ECLI:NL:HR:2007:BB5413
Hoge Raad
- Cassatie
- P.C. Kop
- J.C. van Oven
- W.D.H. Asser
- E.J. Numann
- Rechtspraak.nl
Cassatie over verschuldigdheid van kosten in geschil tussen uitlener en inlener van werknemers
In deze zaak gaat het om een geschil tussen een uitlener en een inlener van werknemers over de verschuldigdheid van kosten die in rekening zijn gebracht voor verrichte werkzaamheden. De eiseres, gevestigd te [vestigingsplaats], is in cassatie gegaan tegen een eerdere uitspraak van het gerechtshof te 's-Hertogenbosch. De verweerster, eveneens gevestigd te [vestigingsplaats], had de eiseres gedagvaard voor de rechtbank Breda en vorderde een bedrag van ƒ 64.757,95, met rente en kosten. De rechtbank heeft de eiseres bij verstek veroordeeld tot betaling van ƒ 60.863,85. Hierop heeft de eiseres verzet aangetekend en een tegenvordering ingesteld. De rechtbank heeft uiteindelijk in haar eindvonnis van 20 november 2001 de eerdere veroordeling vernietigd en de eiseres veroordeeld tot betaling van ƒ 96.005,86 aan de verweerster, terwijl de reconventionele vordering van de eiseres werd afgewezen.

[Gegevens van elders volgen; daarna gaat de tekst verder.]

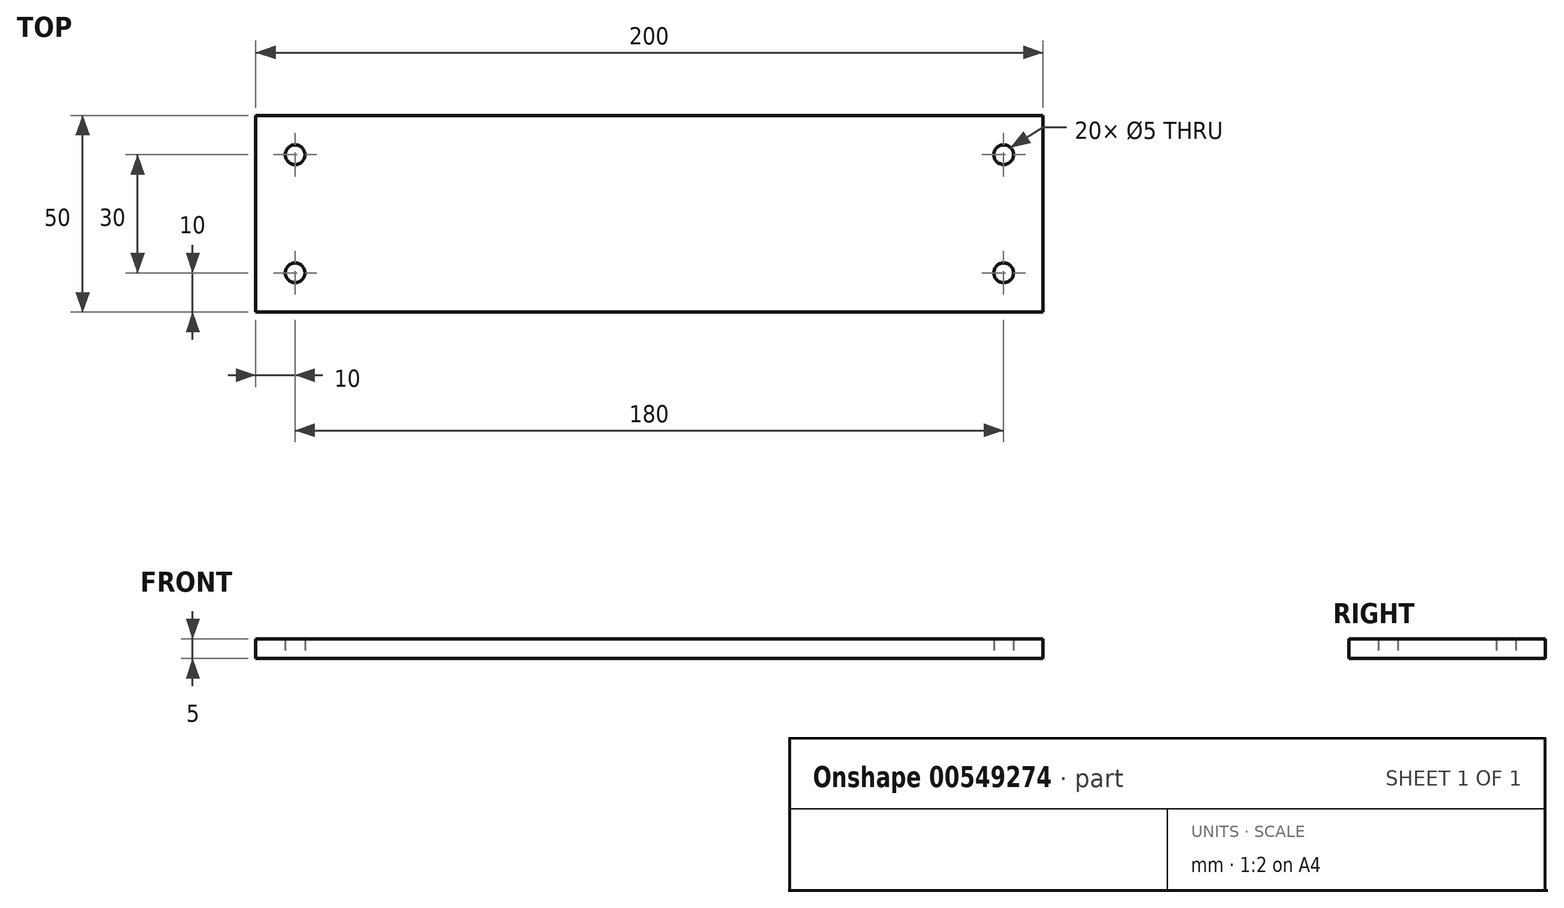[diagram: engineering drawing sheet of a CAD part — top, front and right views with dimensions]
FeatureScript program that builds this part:
annotation { "Feature Type Name" : "Feature", "Feature Type Description" : "" }
export const myFeature = defineFeature(function(context is Context, id is Id, definition is map)
    precondition{}
    {
        {
            var Q0;
            Q0=qCreatedBy(makeId("Top.planeOp"),FACE);
            var sketch = newSketch(context, id + "F0", { "sketchPlane" : qUnion([Q0])});
            skLineSegment(sketch, "E0.bottom", {"start": v(-100, 25) * mm, "end": v(100, 25) * mm});
            skLineSegment(sketch, "E0.top", {"start": v(-100, -25) * mm, "end": v(100, -25) * mm});
            skLineSegment(sketch, "E0.left", {"start": v(-100, 25) * mm, "end": v(-100, -25) * mm});
            skLineSegment(sketch, "E0.right", {"start": v(100, 25) * mm, "end": v(100, -25) * mm});
            skPoint(sketch, "E0.middle", {"position": v(0, 0) * mm});
            skCircle(sketch, "E1", {"center": v(-90, 15) * mm, "radius": 2.5 * mm});
            skCircle(sketch, "E2", {"center": v(-90, -15) * mm, "radius": 2.5 * mm});
            skCircle(sketch, "E3", {"center": v(90, 15) * mm, "radius": 2.5 * mm});
            skCircle(sketch, "E4", {"center": v(90, -15) * mm, "radius": 2.5 * mm});
            skSolve(sketch);
        }
        {
            var Q0;
            Q0=makeQuery(id+"F0.imprint","IMPRINT",FACE,{"disambiguationData":[TD([[makeQuery(id+"F0.imprint","IMPRINT",EDGE,{"derivedFrom":sQuery(id+"F0.wireOp",EDGE,"E0.bottom")}),-1.0]])]});
            extrude(context, id + "F1", {"entities" : qUnion([Q0]), "depth" : 5 * mm, "offsetDistance" : 25 * mm});
        }
    });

De eiseres heeft hoger beroep ingesteld bij het gerechtshof, dat in twee tussenarresten van 27 januari 2003 en 8 juli 2003 en een eindarrest van 28 februari 2006 het eindvonnis van de rechtbank heeft bekrachtigd. Tegen deze arresten heeft de eiseres cassatie ingesteld. De Hoge Raad heeft de zaak behandeld en de conclusie van de Advocaat-Generaal L. Timmerman, die tot verwerping van het beroep strekte, in overweging genomen. De Hoge Raad heeft het beroep verworpen en de eiseres in de kosten van het geding in cassatie veroordeeld, die aan de zijde van de verweerster op nihil zijn begroot. De Hoge Raad heeft geoordeeld dat de in de middelen aangevoerde klachten niet tot cassatie kunnen leiden, zonder dat nadere motivering nodig is, aangezien de klachten niet nopen tot beantwoording van rechtsvragen in het belang van de rechtseenheid of de rechtsontwikkeling.